***** LISTING

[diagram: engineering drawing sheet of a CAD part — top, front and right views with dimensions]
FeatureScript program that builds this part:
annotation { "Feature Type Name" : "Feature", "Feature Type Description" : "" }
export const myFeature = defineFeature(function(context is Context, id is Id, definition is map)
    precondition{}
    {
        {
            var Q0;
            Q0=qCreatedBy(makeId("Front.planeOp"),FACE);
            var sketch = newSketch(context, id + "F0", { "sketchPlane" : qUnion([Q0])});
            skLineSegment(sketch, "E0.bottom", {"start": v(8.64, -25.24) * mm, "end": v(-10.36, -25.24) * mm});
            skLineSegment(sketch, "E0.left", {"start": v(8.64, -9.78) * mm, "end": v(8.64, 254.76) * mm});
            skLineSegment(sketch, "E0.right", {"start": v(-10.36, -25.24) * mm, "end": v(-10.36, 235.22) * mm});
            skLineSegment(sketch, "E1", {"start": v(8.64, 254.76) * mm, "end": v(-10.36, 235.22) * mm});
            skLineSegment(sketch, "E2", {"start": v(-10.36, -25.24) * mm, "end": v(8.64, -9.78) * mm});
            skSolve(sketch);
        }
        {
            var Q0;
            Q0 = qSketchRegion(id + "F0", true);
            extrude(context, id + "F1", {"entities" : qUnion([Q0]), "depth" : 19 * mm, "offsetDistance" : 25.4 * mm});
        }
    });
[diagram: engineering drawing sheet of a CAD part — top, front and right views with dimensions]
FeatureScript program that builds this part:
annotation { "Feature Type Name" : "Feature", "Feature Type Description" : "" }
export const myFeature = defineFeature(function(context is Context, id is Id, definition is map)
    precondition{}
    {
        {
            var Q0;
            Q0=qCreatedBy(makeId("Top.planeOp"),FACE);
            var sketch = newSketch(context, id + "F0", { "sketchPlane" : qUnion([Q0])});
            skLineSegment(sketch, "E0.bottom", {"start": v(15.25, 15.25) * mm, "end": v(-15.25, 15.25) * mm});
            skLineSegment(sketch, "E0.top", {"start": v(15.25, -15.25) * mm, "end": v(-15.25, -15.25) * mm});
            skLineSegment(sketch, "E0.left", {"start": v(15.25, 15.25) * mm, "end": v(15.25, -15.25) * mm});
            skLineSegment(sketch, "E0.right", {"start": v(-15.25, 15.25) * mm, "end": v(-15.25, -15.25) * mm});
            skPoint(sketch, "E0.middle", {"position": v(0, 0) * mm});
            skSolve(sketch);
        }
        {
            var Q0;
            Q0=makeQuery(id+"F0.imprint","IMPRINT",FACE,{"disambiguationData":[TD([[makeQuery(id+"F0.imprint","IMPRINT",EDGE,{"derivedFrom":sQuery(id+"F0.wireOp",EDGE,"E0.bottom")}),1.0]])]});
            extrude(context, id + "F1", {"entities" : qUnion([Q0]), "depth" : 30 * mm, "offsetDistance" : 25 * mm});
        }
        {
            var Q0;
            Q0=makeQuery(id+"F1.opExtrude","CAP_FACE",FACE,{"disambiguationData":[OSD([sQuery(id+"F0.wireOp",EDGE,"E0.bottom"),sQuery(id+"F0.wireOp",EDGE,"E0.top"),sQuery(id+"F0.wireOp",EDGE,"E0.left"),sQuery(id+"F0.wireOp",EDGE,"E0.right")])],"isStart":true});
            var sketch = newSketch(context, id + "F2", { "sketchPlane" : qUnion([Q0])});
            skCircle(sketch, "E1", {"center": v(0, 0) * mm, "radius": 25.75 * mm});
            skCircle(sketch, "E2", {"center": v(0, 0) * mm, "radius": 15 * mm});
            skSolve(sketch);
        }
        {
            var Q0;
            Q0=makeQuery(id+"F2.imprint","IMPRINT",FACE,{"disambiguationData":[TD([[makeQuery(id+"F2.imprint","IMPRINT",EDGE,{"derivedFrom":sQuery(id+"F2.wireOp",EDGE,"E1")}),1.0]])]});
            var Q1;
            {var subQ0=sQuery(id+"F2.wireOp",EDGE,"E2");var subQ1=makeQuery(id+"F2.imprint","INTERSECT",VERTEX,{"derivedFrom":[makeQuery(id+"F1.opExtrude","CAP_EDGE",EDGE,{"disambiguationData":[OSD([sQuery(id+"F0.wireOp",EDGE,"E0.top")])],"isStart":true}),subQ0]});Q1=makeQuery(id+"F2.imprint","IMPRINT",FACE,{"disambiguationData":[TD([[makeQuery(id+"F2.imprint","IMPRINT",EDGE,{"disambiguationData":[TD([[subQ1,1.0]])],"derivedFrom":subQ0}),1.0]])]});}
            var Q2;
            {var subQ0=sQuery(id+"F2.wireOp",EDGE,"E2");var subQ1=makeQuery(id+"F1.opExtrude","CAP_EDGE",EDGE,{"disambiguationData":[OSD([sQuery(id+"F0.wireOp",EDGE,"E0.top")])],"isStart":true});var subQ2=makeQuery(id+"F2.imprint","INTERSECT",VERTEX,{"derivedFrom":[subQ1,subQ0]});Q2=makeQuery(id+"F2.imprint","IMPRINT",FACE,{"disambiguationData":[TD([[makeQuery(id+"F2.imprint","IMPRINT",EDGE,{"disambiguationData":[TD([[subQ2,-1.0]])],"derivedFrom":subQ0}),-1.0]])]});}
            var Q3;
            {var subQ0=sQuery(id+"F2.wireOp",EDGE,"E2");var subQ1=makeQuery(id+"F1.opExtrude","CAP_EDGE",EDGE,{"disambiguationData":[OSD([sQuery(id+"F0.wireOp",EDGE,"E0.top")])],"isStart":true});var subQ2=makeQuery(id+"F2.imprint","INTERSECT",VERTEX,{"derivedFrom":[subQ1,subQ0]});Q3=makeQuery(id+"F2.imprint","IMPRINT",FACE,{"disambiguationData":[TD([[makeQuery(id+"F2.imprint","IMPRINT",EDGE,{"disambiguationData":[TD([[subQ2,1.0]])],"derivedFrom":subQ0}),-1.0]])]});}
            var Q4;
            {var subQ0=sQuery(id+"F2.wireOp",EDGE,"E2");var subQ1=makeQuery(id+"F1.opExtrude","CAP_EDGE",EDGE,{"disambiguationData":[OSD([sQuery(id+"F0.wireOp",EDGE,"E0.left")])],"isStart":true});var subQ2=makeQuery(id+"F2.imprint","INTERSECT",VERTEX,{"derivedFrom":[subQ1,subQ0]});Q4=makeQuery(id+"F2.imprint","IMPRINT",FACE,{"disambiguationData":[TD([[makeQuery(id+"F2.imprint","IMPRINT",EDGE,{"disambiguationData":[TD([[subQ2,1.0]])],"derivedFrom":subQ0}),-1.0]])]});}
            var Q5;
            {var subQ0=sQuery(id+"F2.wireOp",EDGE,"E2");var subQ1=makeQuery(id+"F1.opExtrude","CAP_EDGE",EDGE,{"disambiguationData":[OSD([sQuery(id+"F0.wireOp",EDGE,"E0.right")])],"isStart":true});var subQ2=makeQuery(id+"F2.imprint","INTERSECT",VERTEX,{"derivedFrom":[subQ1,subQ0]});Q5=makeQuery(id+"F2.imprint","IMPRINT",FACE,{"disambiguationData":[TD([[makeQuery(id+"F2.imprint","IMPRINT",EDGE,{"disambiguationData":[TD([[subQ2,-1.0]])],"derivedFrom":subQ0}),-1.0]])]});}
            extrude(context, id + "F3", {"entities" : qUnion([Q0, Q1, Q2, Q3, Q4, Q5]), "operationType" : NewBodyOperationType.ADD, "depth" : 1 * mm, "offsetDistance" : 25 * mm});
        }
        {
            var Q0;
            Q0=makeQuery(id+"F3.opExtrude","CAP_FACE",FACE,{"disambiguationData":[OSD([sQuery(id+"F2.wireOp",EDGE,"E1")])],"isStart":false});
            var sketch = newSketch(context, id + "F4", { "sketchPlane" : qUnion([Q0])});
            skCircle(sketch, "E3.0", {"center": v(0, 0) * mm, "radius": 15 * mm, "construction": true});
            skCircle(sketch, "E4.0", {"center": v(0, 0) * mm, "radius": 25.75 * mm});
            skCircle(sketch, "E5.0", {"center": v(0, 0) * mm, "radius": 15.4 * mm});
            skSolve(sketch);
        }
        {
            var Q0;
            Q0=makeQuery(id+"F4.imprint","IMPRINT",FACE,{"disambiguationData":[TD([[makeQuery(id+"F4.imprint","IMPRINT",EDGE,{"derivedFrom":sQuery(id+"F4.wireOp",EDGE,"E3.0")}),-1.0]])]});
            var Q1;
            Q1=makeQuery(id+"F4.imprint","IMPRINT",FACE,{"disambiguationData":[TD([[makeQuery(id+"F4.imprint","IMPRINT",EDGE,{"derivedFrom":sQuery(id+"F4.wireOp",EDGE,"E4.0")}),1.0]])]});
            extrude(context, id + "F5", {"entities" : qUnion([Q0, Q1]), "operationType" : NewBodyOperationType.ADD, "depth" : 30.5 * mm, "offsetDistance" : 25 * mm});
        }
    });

**********

Count the lines in the rows above that contain the string "skCircle". Case counts. Reply with the number only.

TASK SOLUTION: 5